Dataset excerpts:
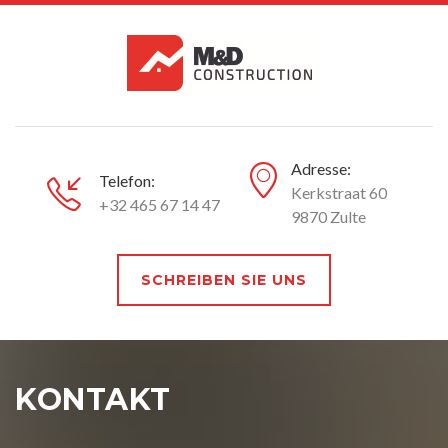
Adresse:
Telefon:
Kerkstraat 60
+32 465 67 14 47
9870 Zulte
SCHREIBEN SIE UNS
KONTAKT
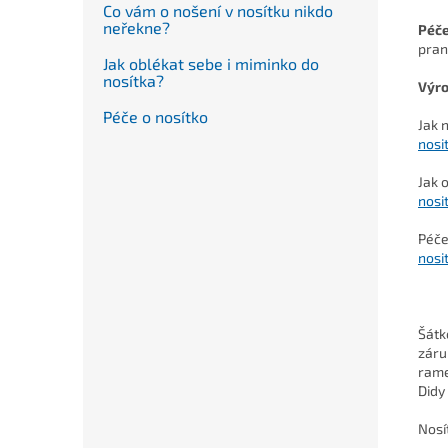
Co vám o nošení v nosítku nikdo
neřekne?
Péč
pran
Jak oblékat sebe i miminko do
nosítka?
Výro
Péče o nosítko
Jak 
nosi
Jak 
nosi
Péče
nosi
Šátk
záru
rame
Didy
Nosí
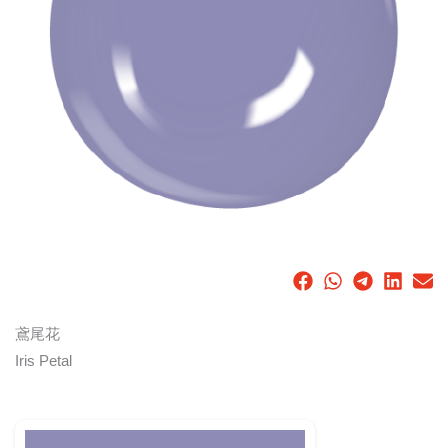
鳶尾花
Iris Petal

Exercise details: Any picture found in the data is to be skipped while the rest is copied exactly.

Output of the exercise:
Adresse:
Telefon:
Kerkstraat 60
+32 465 67 14 47
9870 Zulte
SCHREIBEN SIE UNS
KONTAKT
Co vám o nošení v nosítku nikdo
neřekne?
Péč
pran
Jak oblékat sebe i miminko do
nosítka?
Výro
Péče o nosítko
Jak 
nosi
Jak 
nosi
Péče
nosi
Šátk
záru
rame
Didy
Nosí
鳶尾花
Iris Petal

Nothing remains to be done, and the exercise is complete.